Benchmark in the practice of transfer pricing
The transfer pricing practice that companies determine the market price range on the basis of data obtained from different database providing services has become increasingly common all over the world.
The question of transfer pricing is an everyday problem for all businesses. The system of corporate income tax has caused serious imbalances around the world; therefore OECD started to draw up new guidelines. Only years are left for offshore companies and different business structures established to minimize tax.
Transfer pricing documentation is made only and clearly for tax authorities, in which businesses seek to show that the prices they use with their related parties can stand firm in the market as well. For this matter it seems to be a comfortable and safe solution to refer to data provided by a third party, so nowadays it is hard to imagine a transfer pricing documentation which does not include such a database query. Some data providers pursue such an aggressive marketing strategy that even the tax authorities are convinced that data obtained from them are the sole authentic sources of market prices.
A comparison like this is based on such major assumptions like the labor force in each country carries out their tasks with the same efficiency, the economic and legal environment is the same, the management can create the same creative, motivating or dictatorial environment. And the most important thing is that products and services are produced and provided in the same quality and quantity in each country. If we pondered on any of these questions during an assignment, it is almost certain that benchmark will not be a suitable method for determining the market price range.
In reality, most of the time the situation is exactly that affiliated companies meet unique needs; in many cases no comparable reference value can be found. Or in other cases, the same service or product is sold to third parties as well, so it is much more effective to compare prices with these values when determining the market price.
In recent years further important and serious transactions have required additional consideration, for which it is difficult to find suitable benchmark values. Among them the most relevant issues are the royalties, brand names and licenses. It is no coincidence that today’s most favorite tax scandals have burst out around IT companies which did nothing but designed their business structure in a way that each activity is subject to tax in the country where that activity is not taxable or receive such tax reliefs by which significant tax advantages can be achieved.

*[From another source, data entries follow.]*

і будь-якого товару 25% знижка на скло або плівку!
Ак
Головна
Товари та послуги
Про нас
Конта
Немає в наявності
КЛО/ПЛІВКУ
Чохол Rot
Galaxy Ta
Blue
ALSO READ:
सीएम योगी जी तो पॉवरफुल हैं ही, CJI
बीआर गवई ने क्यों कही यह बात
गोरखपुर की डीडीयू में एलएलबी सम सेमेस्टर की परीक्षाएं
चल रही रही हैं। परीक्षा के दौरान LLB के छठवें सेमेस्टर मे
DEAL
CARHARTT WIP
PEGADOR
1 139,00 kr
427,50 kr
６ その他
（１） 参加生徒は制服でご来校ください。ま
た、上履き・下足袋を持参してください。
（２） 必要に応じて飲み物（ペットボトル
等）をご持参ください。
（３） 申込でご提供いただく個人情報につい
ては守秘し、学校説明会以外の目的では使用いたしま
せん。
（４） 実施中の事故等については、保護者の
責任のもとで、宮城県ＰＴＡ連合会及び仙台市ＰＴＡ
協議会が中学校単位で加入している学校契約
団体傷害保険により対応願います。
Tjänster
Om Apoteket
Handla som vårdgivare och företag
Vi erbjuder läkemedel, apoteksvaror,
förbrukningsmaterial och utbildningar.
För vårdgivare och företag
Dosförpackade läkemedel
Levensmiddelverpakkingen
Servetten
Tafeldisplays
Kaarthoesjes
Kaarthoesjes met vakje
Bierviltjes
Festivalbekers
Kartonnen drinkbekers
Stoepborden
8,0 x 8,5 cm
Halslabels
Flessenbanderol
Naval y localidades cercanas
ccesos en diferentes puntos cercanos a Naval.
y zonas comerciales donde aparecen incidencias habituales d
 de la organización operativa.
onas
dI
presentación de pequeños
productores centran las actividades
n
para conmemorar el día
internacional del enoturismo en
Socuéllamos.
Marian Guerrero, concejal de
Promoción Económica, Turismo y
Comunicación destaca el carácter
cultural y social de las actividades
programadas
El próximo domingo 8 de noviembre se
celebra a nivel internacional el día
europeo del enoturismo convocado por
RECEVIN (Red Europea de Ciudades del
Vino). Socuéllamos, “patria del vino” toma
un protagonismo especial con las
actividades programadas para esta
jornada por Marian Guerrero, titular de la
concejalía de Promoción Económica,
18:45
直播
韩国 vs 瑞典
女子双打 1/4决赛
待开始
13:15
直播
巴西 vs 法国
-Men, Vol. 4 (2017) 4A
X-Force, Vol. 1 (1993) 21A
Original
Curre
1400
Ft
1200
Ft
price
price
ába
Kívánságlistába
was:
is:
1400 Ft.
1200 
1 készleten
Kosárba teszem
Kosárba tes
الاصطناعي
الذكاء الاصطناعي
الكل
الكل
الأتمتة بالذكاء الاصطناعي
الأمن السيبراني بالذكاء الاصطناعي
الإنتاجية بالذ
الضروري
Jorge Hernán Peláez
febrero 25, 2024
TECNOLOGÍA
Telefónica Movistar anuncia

Tax authorities and the governments of individual countries have recognized the potential risks of corporate taxation, so they expect the OECD’s responses and guidelines under severe pressure and within a short period of time. It cannot be ruled out either that the double taxation agreements previously concluded will be negotiated again by the individual countries. The possibility of multilateral conventions (conventions between several countries) has seriously been raised instead of the previous bilateral conventions (double taxation avoidance agreements) to eliminate taxation disparities. However, I think the possibility of the latter is almost inconceivable.